(Text data extracted from pages)
--- START ---

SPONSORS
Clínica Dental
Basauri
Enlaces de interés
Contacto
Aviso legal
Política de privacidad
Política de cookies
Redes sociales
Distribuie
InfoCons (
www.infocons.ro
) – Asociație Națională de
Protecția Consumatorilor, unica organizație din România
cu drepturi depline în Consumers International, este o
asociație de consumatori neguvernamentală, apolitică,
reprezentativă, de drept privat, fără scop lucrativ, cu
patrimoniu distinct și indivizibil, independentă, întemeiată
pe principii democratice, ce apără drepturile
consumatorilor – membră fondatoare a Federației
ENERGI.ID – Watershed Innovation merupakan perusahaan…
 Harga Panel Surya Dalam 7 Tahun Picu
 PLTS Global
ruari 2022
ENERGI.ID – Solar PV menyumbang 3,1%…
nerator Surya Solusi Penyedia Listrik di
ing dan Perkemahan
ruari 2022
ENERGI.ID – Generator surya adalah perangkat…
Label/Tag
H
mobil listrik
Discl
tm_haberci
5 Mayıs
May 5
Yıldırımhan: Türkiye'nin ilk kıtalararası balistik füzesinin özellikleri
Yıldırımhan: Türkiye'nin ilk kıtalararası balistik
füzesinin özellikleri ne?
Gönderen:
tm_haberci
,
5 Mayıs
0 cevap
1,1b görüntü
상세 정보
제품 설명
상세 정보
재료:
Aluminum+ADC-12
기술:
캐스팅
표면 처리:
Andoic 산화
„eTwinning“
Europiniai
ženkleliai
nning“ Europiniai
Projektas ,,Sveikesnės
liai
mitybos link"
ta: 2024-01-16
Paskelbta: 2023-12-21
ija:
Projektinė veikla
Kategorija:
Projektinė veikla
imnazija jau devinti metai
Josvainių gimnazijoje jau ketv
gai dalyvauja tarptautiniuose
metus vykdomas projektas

--- END ---

Identify each line in the listing above that contains the string "Yıldırımhan". Copy every one of those lines.

ANSWER AREA
Yıldırımhan: Türkiye'nin ilk kıtalararası balistik füzesinin özellikleri
Yıldırımhan: Türkiye'nin ilk kıtalararası balistik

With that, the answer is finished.